首都圏の上空には、在日米軍が管制権を持つ空域(いわゆる横田空域)が存在している。この空域は、横田基地を中心に、東京や神奈川、さらには新潟にいたるまでの広い範囲に及んでおり、民間の航空機は大きな制約を受ける。
横田空域を民間機が通過することは可能だが、事前にフライトプラン(飛行計画書)を提出する必要がある。多数の定期便が毎日この空域を使うというのは現実的ではなく、一部の便を除いて定期便はこの空域を使っていない。羽田の新ルートは、横田空域の一部と重複しており、このルートを民間機が継続的に利用するには、米国との調整が不可欠となる。
当初、交渉は順調に進むと思われていたが、10月に入って、米側が難色を示していることが明らかとなった。米国側が本当に空域を開放する意図がないのか、別の条件を引き出すための、いわゆるパッケージディールを目的とした交渉なのは不明だが、前者だった場合には、羽田の新ルートそのものが頓挫してしまう可能性があった。
場当たり的な対応が根本的な原因?
最終的には米側が妥協することで羽田増便が実現できる見通しとなったが、そもそも羽田増便をめぐるドタバタ劇は、戦略なき日本の航空行政がもたらした結果といってよい。
首都圏の国際空港はもともと羽田空港だったが、1978年の成田開港以後、国内線は羽田、国際線は成田という役割分担が行われてきた。
この流れを変えるきっかけのとなったのは、2000年代の前半に議論された羽田ハブ空港化構想である。ハブ空港とは航空路線ネットワークの中心となる空港のことを指している。韓国やシンガポールなど新興国が空港整備に巨額の投資を行っていることを受けて、日本でも空港のハブ化が必要という議論が巻き起こった。
本来であれば先進国はこのような方法で国際線を誘致する必要はまったくないはずだが、国力低下が著しかった日本にとっては、途上国型戦略を採用することも、やむを得ない選択だったのかもしれない。
だが、もし羽田を本当の意味でハブ空港化するためには、小規模な拡張ではまったく意味がない。シンガポールのチャンギ国際空港や韓国のインチョン国際空港の規模を考えると、国内線を含む羽田の発着枠をすべて国際線に回すくらいの措置が必要である。
しかし、議論はなぜか羽田を国際化すれば問題は解決するという矮小化された話にスリ替わり、発着枠の大幅な拡大という議論はどこかに消え去ってしまった。
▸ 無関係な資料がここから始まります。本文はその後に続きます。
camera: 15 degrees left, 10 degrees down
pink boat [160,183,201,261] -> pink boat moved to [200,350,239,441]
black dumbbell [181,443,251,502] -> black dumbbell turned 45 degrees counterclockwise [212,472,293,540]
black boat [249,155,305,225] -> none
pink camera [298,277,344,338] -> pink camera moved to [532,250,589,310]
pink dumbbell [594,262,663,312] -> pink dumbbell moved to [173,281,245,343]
羽田の発着枠が根本的に足りないことがわかっていながら、成田から羽田へのシフトを強引に進めた結果、デルタ航空など多くの海外エアラインは十分な枠が確保できず、日本から事実上、撤退してしまった。
今頃になって羽田発着枠の限界が懸念され、横田空域を通過したあげくに都心上空で降下するという、かなり無理のあるルートを新設せざるを得なくなった(横田空域の存在が不当であったとしても、米側との交渉が難航することは政府がもっともよく理解していたはずだ)。
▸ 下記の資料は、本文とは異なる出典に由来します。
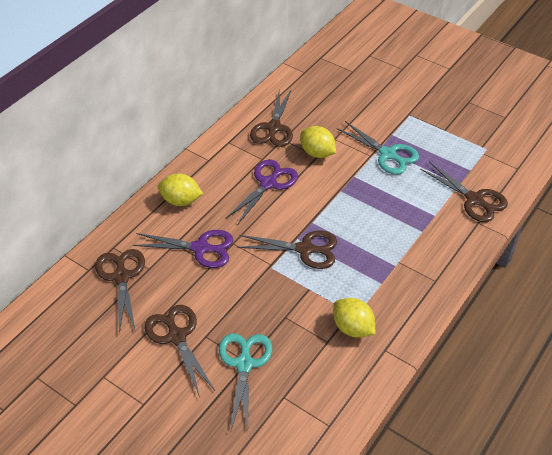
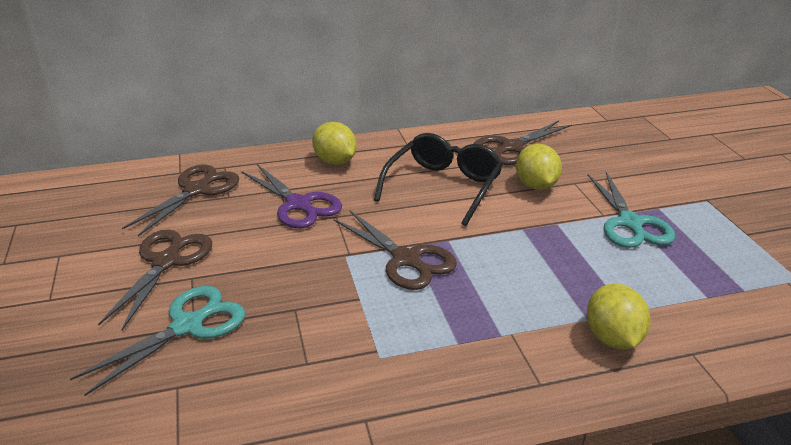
camera: 40 degrees right, 15 degrees down
purple scissors [225,159,298,225] -> black glasses [374,133,503,226]
yellow lemon [333,298,375,338] -> yellow lemon moved to [587,284,650,349]
brown scissors [420,161,508,222] -> none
羽田増便が実現しても、増やすことができる羽田の発着枠はわずか4万回である。羽田と成田を合わせた国際線の発着回数は29万回、チャンギ国際空港は1つの空港だけで37万回の発着回数がある(しかもシンガポールは人口わずか600万人の小国である)。
今回の新ルート策定については、増便を実現したということで終わりとせず、なんのための発着枠拡大なのか、今後の航空戦略はどうあるべきなのか、もう一度、腰を据えて議論したほうがよいだろう。「オリンピックだから」という思考停止は、何も生み出さない。